──────── Page excerpt

I know the radius "r" of a circle. I have a point "P", always in the circle and always "looking" at the center of the circle, with a certain angle, or overture "a". I know the distance between "P" and the center of the circle. I would like to know the angle or overture "b" from the center, so that "b" covers the same arc of the circle as "a".

Here's a schema explaining the problem :

enter image description here

The goal is to retrieve the angle "b" from all the other parameters. Thanks a lot in advance !

────────────────
──────── Dataset entries

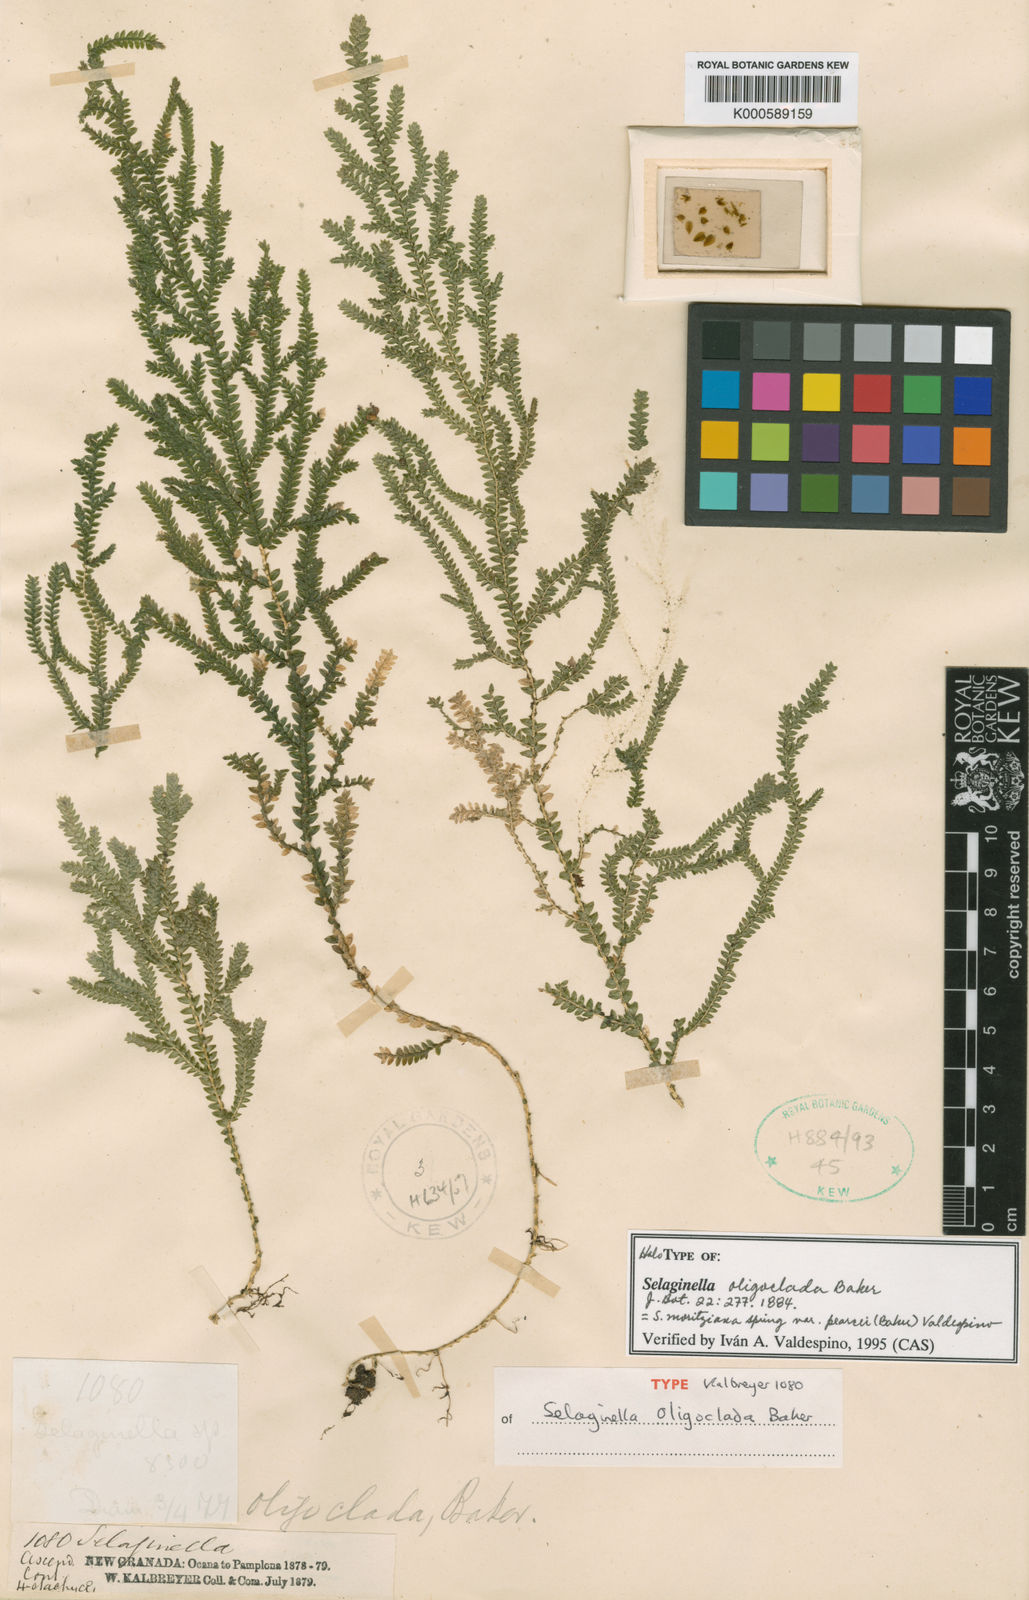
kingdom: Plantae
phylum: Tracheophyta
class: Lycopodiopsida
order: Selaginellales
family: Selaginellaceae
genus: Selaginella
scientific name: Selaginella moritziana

────────────────

* [Instructions]
a - Return the passage of the circle question between "I know the radius" and "in advance !", inclusive.
b - For each statement, answer yes or no on whether it agrees with the circle question, and quote the words of the text that decide it. (i) Point P always lies within the circle. (ii) The radius of the circle is unknown. (iii) Angle b is taken from the center of the circle.

* [Responses by task]
a -
I know the radius "r" of a circle. I have a point "P", always in the circle and always "looking" at the center of the circle, with a certain angle, or overture "a". I know the distance between "P" and the center of the circle. I would like to know the angle or overture "b" from the center, so that "b" covers the same arc of the circle as "a".

Here's a schema explaining the problem :

enter image description here

The goal is to retrieve the angle "b" from all the other parameters. Thanks a lot in advance !

b -
(i) Yes: "always in the circle"
(ii) No: "I know the radius"
(iii) Yes: "from the center"